BE CONSISTENT. If you want others' perceptions of you to shift, you'll need to demonstrate a more even temperament on a consistent basis. This is important, because due to confirmation bias, we tend to be more likely to recognise others' behaviours that confirm our beliefs about them, as opposed to those that are at odds with them. What this means is that if you're seen as a hothead, people will be much more likely to notice the one time you shouted and cursed at your colleague, as opposed to all the other meetings this week when you were jovial and charming. Although it might not seem fair, it's what you'll need to do to change others' perceptions of you.
FOCUS ON RELATIONSHIPS. When you have built strong relationships with those around you, they'll be more likely to forgive the occasional misstep. In my consulting work with individuals in organizations, it's not uncommon for me to hear co-workers being much more willing to excuse the odd blowup from a colleague with whom they've built up a lot of social capital.
It's essential to take the time to build genuine relationships with others. As Socrates wrote, "The way to a good reputation is to endeavour to be what you desire to appear." As such, once you've lost your temper, your goal shouldn't just be to change others' perceptions of you; your goal should be to adjust your underlying character, so that the reputation you're striving to achieve, will be a reflection of who you truly are.
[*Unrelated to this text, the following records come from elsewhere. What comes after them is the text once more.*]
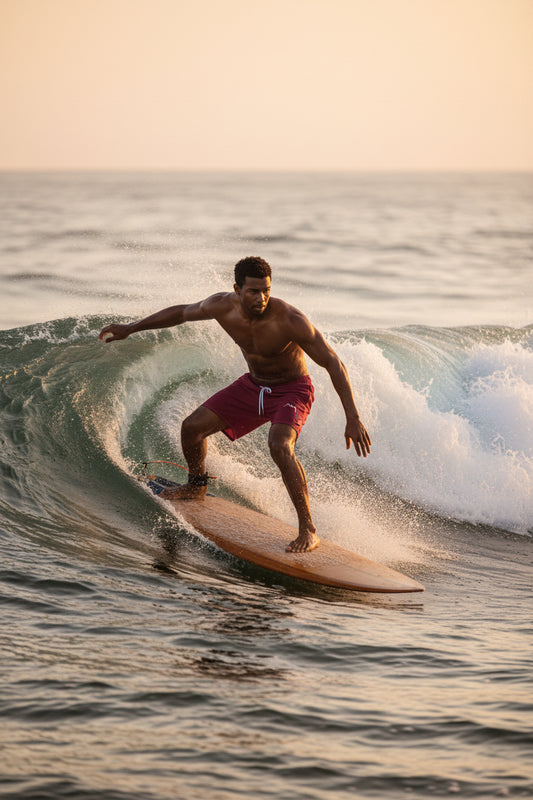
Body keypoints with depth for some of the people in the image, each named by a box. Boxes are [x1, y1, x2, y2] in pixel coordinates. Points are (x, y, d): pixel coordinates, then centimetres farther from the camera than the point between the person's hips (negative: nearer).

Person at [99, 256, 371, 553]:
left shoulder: (290, 320, -33)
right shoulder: (223, 306, -19)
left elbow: (334, 365, -28)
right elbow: (182, 313, 3)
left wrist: (353, 419, -34)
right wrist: (131, 328, 11)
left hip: (292, 391, -6)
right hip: (253, 385, 6)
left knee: (280, 445, -33)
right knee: (192, 427, 3)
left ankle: (308, 530, -24)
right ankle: (197, 487, 34)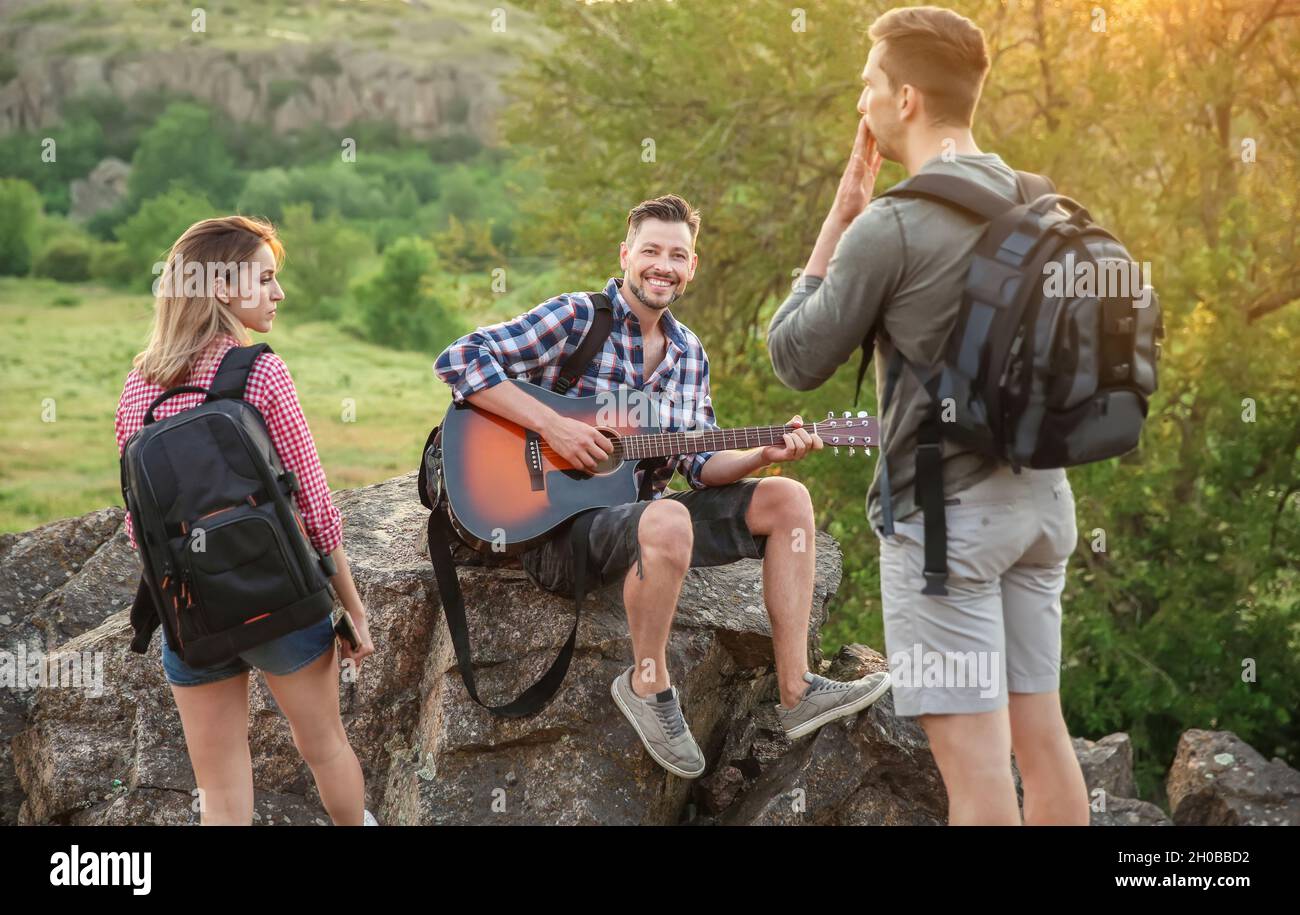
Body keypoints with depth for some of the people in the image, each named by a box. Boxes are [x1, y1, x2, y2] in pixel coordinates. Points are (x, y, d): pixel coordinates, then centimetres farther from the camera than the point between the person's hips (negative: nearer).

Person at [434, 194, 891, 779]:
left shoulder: (689, 353, 13)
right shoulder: (577, 317, -9)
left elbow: (700, 464, 13)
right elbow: (458, 360, -17)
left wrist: (766, 455, -7)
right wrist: (553, 426, -23)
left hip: (641, 515, 8)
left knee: (787, 499, -3)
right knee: (669, 522, -38)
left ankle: (795, 692, -6)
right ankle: (648, 685, -14)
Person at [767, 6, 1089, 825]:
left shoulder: (888, 228, -14)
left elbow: (795, 359, -3)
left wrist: (840, 215, 3)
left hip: (945, 512, -7)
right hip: (1038, 497, 7)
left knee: (974, 753, -4)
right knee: (1040, 731, 14)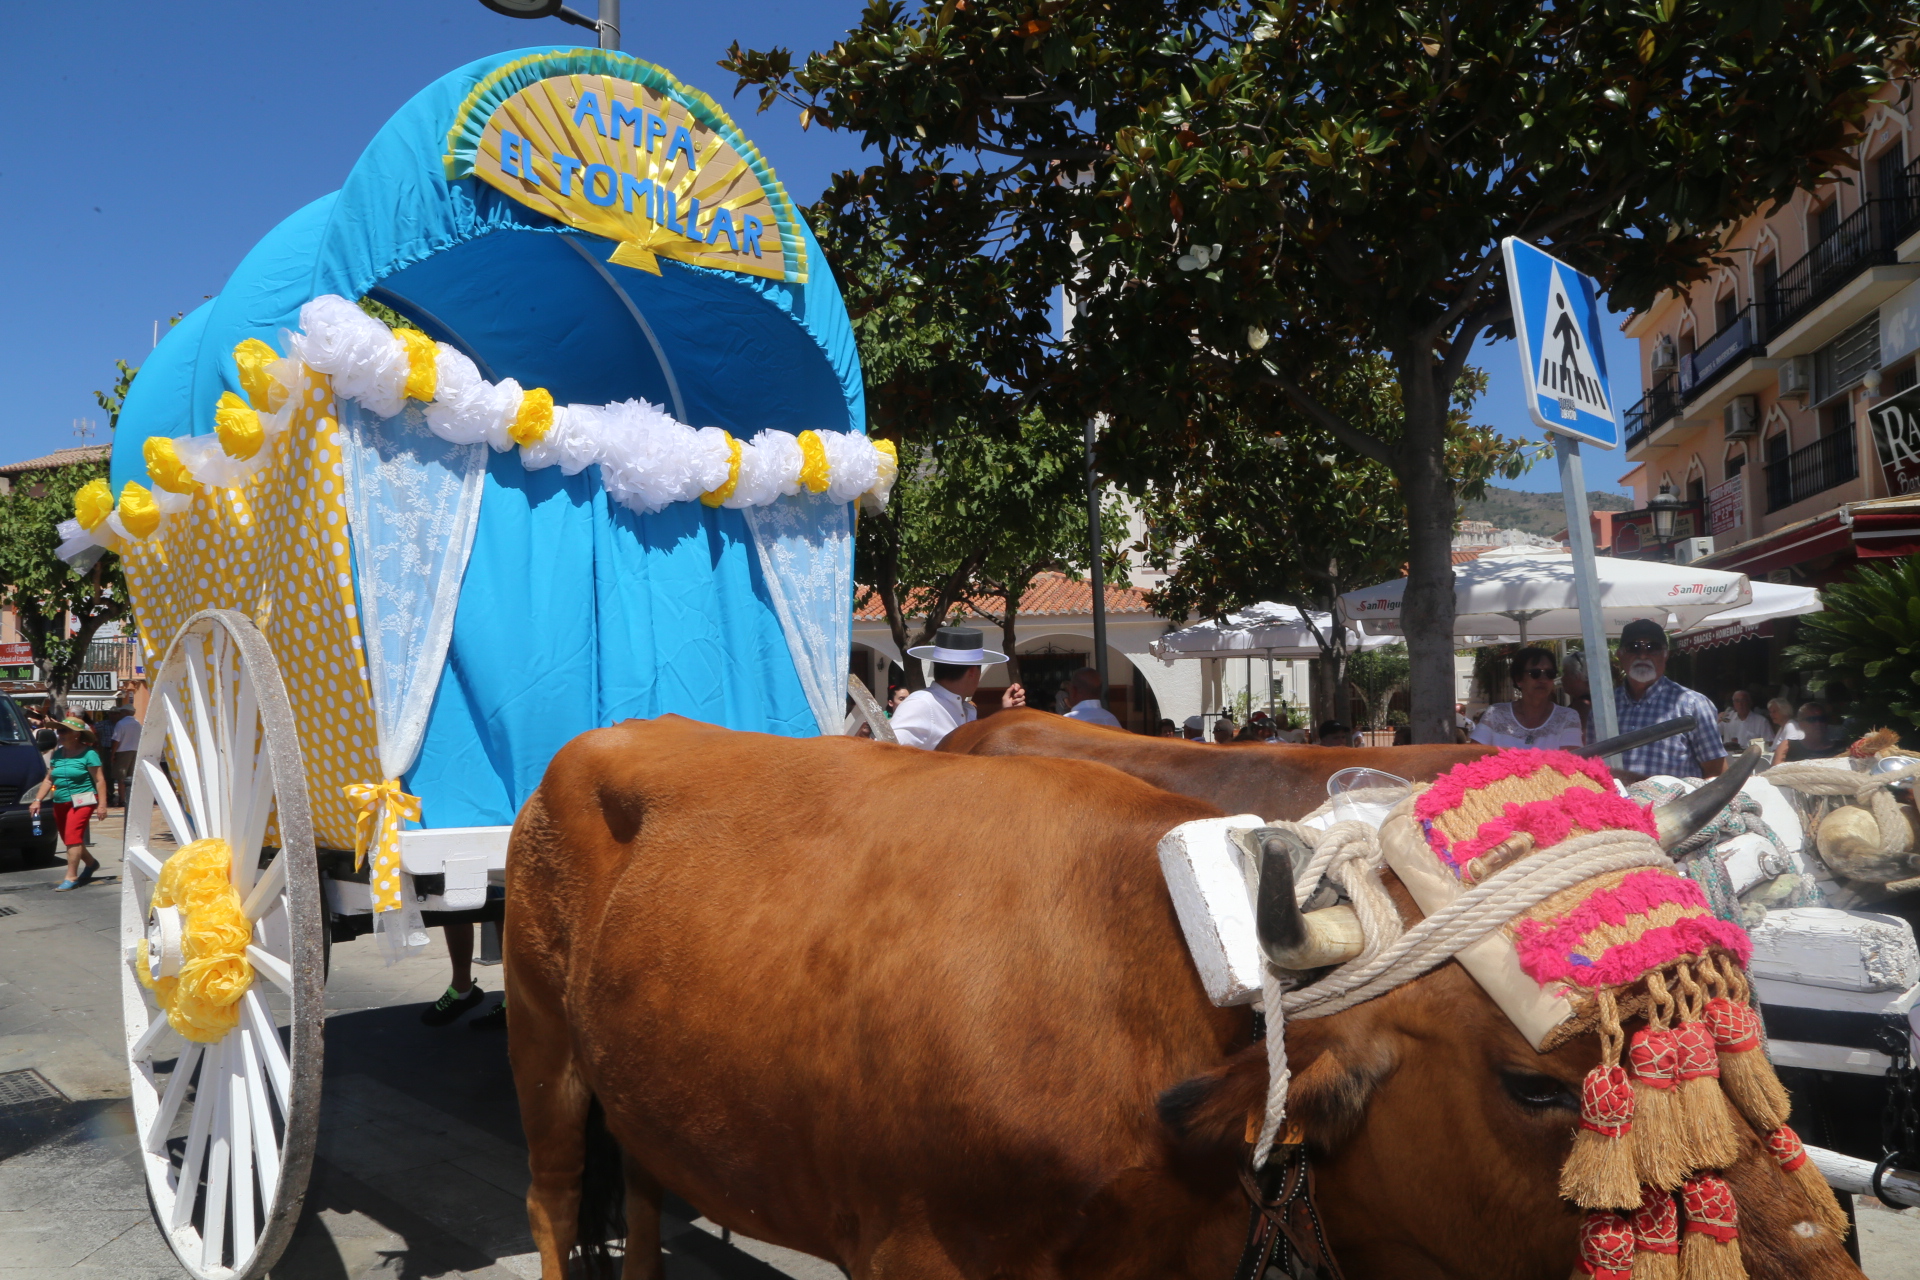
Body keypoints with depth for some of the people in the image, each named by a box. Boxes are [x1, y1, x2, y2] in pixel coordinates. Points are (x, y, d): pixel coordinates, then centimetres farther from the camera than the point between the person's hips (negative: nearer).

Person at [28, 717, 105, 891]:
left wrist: (101, 804, -14)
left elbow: (99, 780, -10)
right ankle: (91, 863, 34)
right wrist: (37, 800, 7)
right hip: (60, 803, 7)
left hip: (81, 801, -7)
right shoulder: (57, 753, 10)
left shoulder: (88, 754, -8)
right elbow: (48, 780, 16)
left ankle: (71, 877, -11)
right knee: (69, 839, 13)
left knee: (73, 836, -14)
BE PATIENT. Finally, although you may have moved on quickly from the incident, others may not have. Therefore, even if you've been on your best behaviour for weeks, realise that it may take more time for others to believe the changes you're exhibiting are real.
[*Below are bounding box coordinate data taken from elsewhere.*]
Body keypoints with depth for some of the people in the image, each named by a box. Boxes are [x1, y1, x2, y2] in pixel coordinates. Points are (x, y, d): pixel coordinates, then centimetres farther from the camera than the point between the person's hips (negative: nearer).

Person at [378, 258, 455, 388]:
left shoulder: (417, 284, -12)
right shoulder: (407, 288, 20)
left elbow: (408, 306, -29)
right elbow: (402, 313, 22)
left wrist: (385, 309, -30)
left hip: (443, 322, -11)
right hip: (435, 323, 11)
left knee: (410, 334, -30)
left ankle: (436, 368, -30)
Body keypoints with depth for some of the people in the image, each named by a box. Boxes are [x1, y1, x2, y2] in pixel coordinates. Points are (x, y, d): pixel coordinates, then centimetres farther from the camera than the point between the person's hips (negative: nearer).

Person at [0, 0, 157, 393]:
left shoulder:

I once worked with a client who had difficulty managing her emotions at work. After getting over the shock of receiving feedback that she was seen as rude and volatile, she took it upon herself to change those perceptions. She used active listening techniques, focused on building relationships, started a mindfulness practice and worked on better managing her stress in general. She was making great strides, and feeling proud of herself as a result of her development.
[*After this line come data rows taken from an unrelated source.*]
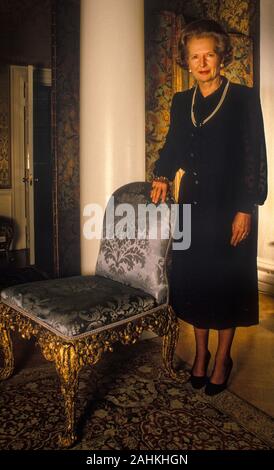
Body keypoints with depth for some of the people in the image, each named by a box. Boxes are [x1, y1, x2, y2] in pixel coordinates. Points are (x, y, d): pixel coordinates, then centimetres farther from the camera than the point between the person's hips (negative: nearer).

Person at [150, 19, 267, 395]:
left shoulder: (244, 99, -4)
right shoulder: (181, 102, 10)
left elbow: (255, 157, -8)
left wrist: (246, 209, -14)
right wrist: (163, 175, 1)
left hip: (230, 208, -4)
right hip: (193, 206, 5)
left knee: (226, 282, 4)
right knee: (193, 280, 9)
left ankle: (222, 360, 22)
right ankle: (201, 354, 28)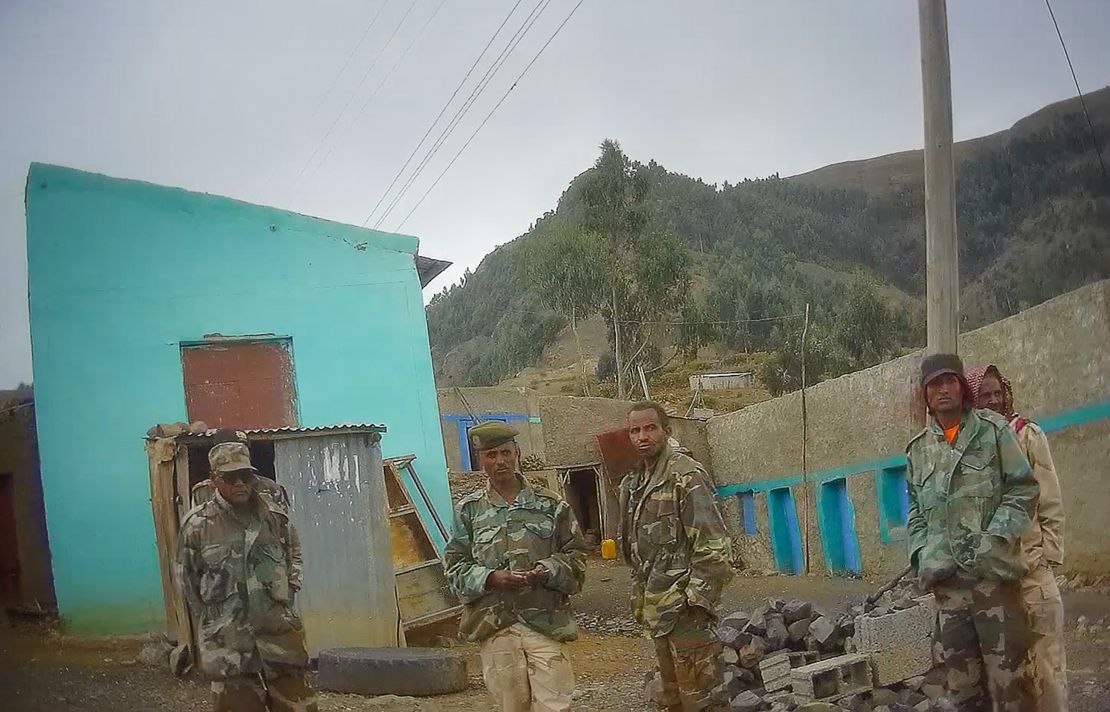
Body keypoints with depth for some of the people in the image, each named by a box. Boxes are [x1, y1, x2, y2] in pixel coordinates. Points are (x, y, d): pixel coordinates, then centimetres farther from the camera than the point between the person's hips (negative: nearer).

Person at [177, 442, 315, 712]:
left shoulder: (276, 517, 4)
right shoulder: (197, 524, -5)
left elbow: (294, 554, 20)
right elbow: (187, 577, 5)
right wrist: (211, 616, 6)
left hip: (279, 631, 3)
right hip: (227, 640, -2)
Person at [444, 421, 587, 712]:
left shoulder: (550, 505, 7)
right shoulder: (468, 510, 7)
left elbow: (575, 555, 9)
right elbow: (455, 565, 6)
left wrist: (547, 573, -11)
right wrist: (491, 578, -11)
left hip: (545, 622, 0)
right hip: (495, 625, 1)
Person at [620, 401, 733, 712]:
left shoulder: (686, 476, -12)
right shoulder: (632, 484, 13)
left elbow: (712, 545, -16)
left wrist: (698, 599, -20)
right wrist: (640, 599, 16)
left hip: (685, 608, -8)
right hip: (656, 610, 8)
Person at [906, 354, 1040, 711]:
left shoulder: (993, 430, 3)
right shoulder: (918, 448, 15)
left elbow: (1024, 488, -1)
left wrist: (994, 540, -12)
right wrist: (920, 554, 4)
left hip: (992, 573, -4)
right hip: (947, 579, 4)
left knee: (1008, 676, -6)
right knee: (963, 683, 9)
However, one month later, she came to our session frustrated. She wasn't sure that anyone's view of her had changed. This was discouraging to her, given all of the earnest effort that she had been putting into her professional growth. Still, she kept at it, and a few months later, received feedback suggesting that others were appreciating her new approach.
Just as I noted that you'll need to be consistent with your new behaviours, you'll also need to be patient. If people have been experiencing you one way, it will likely take some time for them to a) notice that you've changed your behaviour and b) believe that it's a permanent change. Therefore, try not to get frustrated if it takes longer than you would like for people to recognise the changes you're making. Keep it up, and they'll start to notice.
The reality is, recovering after losing your temper at work can be a challenge. Although transforming others' perceptions of you isn't always an easy task, with consistency, focus and patience, it can definitely be done.